Construction
Over the last year, non-residential construction has risen in prominence in the construction sector, now accounting for more than half of all construction spending. In last month's GDP report we say a big bump in non-residential construction spending. However, that was before the credit crunch. The large bump may have been the last big push in non-residential spending as builders accessed tightening credit lines. So, keep an eye on this number for early signs of weakness in the employment picture. Here's a chart of total construction employment since January 2001. Notice it has leveled off but not declined.
Financial Services
Since the end of last year the financial services industry -- particularly the mortgage sector, has experienced a great deal of turmoil. According to the Implode-o-meter, 136 firms have "imploded" since late 2006. Yet the financial services employment number has continued to increase. Don't expect this trend to continue. Here's a chart of financial services employment since January 2001.
Retail
Inflation adjusted personal consumption expenditures have slowed over the last 5 months. Here's a chart of PCE's which are in chained 2000 dollars and adjusted to their seasonally adjusted annual rate.
Here is a chart of retail employment since January 2001. Note it has leveled off as well. Obviously, this number is strongly tied to consumer spending. More weakness in spending and we could see this number drop off.
Temporary Employment
From the WSJ:
Add another item to the economic worry list: Employers are shedding temporary workers.
Temporary employment, long a buffer that gives companies flexibility, has fallen each of the past six months, and in July was down nearly 2% from the start of the year, according to the Bureau of Labor Statistics. U.S. revenue at Manpower Inc., the world's second-largest staffing firm after Adecco Group, dropped almost 9% in the second quarter, as demand fell.
.....
Because the temp and overall job markets haven't tracked closely in recent months, the weakness in temp hiring could be a false indicator. "Nobody has ever seen this type of a pause in temp employment growth," Mr. Camden said. "This is just an unusual array of numbers...In general when you've had a long flat period, it's followed either by a sharp increase or a sharp decrease."
Here is a chart of temporary employment since January 2001.

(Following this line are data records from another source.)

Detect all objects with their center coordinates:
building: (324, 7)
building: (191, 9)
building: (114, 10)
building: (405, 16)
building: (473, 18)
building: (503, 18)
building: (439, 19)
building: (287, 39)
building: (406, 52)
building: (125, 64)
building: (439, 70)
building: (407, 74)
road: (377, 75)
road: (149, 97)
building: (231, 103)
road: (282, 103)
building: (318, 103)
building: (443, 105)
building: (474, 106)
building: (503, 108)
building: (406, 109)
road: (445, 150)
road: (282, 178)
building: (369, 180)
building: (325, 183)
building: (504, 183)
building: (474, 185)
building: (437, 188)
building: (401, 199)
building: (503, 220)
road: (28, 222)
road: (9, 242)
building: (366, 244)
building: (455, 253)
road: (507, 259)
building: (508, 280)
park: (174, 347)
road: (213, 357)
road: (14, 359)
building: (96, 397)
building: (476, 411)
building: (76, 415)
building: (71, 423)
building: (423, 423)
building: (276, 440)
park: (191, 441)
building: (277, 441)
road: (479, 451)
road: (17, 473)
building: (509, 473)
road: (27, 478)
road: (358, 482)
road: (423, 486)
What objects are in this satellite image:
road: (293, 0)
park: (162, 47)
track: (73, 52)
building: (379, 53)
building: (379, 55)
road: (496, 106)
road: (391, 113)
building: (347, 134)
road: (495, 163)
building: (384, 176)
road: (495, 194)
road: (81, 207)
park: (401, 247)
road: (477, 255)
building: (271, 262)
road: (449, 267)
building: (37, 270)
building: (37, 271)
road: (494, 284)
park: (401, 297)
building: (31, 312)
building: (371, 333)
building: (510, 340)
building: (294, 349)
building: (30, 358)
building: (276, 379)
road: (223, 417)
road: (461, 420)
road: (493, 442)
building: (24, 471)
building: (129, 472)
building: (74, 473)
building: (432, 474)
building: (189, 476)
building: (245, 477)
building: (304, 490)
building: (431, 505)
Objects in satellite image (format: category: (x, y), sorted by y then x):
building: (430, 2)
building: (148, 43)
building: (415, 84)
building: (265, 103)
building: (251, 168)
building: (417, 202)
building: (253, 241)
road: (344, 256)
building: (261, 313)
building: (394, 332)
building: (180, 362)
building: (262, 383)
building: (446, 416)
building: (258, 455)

My biggest concern is that weakness in all of these sectors hits all at once. For example, the mortgage market slowdown continues, hitting the financial services number. This in turn leads to a slowdown in construction spending, lowering construction employment. These two combined events lower consumer sentiment, lowering consumer spending. Given the current environment, the previous scenario isn't that far from possible.